Nucleotide sequence and protein analysis of a complex piscine retrovirus, walleye dermal sarcoma virus

Abstract

Walleye dermal sarcoma virus (WDSV) is a fish retrovirus associated with the development of tumors in walleyes. We have determined the complete nucleotide sequence of a DNA clone of WDSV, the N-terminal amino acid sequences of the major proteins, and the start site for transcription. The long terminal repeat is 590 bp in length, with the U3 region containing consensus sequences likely to be involved in viral gene expression. A predicted histidyl-tRNA binding site is located 3 nucleotides distal to the 3' end of the long terminal repeat. Virus particles purified by isopycnic sedimentation followed by rate zonal sedimentation showed major polypeptides with molecular sizes of 90, 25, 20, 14, and 10 kDa.
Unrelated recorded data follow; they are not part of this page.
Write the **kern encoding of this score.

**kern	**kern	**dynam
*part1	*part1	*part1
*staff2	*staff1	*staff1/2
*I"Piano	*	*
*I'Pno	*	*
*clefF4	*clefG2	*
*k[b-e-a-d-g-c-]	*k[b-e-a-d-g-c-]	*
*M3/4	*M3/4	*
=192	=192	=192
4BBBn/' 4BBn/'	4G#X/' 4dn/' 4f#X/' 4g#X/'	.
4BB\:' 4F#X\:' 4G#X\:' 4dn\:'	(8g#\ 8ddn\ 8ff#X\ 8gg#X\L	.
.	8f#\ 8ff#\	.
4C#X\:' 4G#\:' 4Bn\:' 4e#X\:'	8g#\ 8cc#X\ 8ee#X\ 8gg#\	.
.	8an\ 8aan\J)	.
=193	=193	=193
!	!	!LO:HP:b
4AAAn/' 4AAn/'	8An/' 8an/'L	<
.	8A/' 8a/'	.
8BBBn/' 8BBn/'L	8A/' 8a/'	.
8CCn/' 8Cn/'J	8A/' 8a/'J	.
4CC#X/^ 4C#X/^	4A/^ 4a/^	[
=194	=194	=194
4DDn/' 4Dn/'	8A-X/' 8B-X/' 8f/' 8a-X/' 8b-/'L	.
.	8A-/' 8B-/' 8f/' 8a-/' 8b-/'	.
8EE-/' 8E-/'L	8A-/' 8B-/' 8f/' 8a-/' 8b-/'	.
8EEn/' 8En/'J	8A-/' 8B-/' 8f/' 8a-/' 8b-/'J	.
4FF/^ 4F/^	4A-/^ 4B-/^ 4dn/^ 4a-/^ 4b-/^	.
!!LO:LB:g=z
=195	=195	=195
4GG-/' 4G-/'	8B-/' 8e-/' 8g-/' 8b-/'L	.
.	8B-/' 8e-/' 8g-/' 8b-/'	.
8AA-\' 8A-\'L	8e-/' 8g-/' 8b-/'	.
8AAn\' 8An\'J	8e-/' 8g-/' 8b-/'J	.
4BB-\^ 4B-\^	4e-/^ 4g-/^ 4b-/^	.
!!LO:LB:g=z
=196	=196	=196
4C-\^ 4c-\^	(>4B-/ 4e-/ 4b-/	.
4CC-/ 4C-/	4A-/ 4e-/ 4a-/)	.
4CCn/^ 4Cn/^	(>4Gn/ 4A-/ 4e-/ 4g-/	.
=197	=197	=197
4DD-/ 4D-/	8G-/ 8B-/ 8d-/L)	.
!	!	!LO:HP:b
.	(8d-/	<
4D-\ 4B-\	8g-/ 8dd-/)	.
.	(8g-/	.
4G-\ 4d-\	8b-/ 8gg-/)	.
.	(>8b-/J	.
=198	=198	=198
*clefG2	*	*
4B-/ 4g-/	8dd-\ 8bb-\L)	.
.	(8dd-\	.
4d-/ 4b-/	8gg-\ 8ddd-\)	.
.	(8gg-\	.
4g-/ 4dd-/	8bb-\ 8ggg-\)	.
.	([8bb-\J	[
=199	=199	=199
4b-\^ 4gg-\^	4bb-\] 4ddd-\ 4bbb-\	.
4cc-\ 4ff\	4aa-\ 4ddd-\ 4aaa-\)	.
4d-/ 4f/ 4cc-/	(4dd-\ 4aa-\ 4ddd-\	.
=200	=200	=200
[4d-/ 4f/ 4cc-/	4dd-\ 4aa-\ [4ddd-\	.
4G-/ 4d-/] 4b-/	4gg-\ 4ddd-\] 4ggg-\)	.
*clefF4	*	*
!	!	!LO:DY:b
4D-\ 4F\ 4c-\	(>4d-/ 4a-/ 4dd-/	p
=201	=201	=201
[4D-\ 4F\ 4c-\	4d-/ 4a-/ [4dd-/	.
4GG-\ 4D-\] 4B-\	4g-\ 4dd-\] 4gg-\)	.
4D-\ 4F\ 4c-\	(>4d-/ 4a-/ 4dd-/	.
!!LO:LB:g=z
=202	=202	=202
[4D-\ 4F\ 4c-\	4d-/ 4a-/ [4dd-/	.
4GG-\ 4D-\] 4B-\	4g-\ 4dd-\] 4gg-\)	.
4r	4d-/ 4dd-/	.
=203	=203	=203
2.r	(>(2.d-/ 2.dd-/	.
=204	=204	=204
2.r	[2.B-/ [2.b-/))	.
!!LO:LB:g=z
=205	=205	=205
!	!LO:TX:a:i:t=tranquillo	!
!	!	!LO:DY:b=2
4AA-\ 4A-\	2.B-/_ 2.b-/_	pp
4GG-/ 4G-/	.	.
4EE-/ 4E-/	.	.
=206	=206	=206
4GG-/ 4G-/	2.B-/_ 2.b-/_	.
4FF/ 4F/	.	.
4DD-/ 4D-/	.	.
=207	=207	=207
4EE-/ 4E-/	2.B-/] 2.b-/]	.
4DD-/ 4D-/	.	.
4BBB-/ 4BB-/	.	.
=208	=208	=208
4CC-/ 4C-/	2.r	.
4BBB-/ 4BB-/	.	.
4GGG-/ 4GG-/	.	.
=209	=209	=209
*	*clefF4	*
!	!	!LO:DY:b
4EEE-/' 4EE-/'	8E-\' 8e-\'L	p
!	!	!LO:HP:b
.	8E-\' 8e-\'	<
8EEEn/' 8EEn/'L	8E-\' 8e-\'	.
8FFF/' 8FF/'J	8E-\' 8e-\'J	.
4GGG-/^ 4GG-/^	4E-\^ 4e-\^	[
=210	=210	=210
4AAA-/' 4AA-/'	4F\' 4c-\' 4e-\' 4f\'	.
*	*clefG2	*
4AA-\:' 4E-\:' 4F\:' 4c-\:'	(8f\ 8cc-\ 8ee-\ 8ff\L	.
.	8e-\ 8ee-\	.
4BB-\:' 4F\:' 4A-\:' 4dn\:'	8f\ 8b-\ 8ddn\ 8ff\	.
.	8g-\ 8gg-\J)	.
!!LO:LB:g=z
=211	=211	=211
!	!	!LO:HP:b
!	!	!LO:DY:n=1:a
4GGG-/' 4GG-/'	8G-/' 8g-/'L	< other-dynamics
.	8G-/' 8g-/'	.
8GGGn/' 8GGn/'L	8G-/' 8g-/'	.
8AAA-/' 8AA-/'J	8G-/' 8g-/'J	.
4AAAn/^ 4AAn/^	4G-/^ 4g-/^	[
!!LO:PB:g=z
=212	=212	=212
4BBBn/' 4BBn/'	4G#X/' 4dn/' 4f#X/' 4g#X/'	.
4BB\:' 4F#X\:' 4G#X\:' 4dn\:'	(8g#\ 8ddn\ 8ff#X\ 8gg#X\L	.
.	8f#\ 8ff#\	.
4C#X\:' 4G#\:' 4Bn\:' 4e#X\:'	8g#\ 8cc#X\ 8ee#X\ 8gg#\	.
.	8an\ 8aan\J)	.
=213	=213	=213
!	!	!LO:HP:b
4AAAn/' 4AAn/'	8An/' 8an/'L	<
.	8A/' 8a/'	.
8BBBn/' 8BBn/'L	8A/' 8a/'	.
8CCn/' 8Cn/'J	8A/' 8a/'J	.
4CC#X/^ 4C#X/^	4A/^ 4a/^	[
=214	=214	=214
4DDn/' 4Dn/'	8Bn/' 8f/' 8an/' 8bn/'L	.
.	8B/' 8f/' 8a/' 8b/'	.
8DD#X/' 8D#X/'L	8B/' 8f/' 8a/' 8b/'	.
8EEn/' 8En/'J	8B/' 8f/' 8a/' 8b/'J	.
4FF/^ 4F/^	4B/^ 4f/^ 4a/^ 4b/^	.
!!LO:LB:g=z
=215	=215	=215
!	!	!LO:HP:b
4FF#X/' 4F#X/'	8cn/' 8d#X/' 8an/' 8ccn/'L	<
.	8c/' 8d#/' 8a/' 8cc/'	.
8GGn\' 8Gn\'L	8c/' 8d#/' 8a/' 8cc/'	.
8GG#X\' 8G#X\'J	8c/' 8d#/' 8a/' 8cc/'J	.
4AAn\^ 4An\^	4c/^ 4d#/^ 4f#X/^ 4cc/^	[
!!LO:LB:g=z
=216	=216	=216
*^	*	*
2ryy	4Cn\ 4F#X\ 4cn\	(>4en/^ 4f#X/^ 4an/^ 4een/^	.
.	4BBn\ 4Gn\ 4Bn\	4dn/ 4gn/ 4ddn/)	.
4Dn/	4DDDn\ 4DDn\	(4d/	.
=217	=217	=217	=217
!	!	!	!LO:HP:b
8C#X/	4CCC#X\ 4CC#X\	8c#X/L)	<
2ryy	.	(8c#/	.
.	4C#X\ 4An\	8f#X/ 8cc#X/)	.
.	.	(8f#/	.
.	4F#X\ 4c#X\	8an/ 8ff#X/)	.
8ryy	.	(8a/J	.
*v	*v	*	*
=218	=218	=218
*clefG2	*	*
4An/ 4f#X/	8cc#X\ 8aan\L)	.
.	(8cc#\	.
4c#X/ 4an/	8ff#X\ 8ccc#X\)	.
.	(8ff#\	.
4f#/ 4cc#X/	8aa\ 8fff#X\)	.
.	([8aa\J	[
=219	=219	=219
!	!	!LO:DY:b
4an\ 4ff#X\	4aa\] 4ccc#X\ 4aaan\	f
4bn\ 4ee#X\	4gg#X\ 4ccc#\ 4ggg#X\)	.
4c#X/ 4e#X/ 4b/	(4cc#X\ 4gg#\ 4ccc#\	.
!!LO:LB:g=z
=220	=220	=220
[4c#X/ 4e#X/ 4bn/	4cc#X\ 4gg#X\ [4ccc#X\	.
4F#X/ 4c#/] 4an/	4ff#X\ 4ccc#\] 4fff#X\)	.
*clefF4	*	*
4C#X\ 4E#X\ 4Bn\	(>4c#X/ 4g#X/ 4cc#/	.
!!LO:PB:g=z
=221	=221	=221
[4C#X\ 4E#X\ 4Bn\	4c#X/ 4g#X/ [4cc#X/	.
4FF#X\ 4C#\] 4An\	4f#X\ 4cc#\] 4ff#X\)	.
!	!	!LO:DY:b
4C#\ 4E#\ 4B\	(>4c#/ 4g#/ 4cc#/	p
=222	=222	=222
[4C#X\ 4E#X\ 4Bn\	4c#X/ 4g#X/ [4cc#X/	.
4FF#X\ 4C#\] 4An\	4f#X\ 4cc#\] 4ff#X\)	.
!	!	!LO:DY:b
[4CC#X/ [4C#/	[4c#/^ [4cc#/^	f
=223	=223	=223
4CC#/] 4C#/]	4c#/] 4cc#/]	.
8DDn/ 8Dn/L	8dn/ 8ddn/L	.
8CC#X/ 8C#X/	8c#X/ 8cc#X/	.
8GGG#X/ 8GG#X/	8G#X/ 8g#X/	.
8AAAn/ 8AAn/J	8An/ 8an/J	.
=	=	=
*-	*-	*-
N-terminal sequencing of these allowed unambiguous assignment of the small polypeptides as products of the gag gene, including CA and NC, and the large polypeptide as the TM product of env. The 582-amino-acid (aa) Gag protein precursor is predicted to be myristylated as is found for most retroviruses. NC contains a single Cys-His motif like those found in all retroviruses except spumaviruses. The WDSV pro and pol genes are in the same translational reading frame as gag and thus apparently are translated after termination suppression. The env gene encodes a surface (SU) protein of 469 aa predicted to be highly glycosylated and a large transmembrane (TM) protein of 754 aa. The sequence of TM is unusual in that it ends in a very hydrophobic segment of 65 residues containing a single charged residue. Following the env gene are two nonoverlapping long open reading frames of 290 aa (orf-A) and 306 aa (orf-B), neither of which shows significant sequence similarity with known genes. A third open reading frame of 119 aa (orf-C) is located in the leader region preceding gag. The predicted amino acid sequence of reverse transcriptase would place WDSV phylogenetically closest to the murine leukemia virus-related genus of retroviruses. However, other members of this genus do not have accessory genes, suggesting that WDSV acquired orf-A, orf-B, and perhaps orf-C late in its evolution. We hypothesize by analogy with other complex retroviruses that the accessory genes of WDSV function in the regulation of transcription and in RNA processing and also in the induction of walleye dermal sarcoma.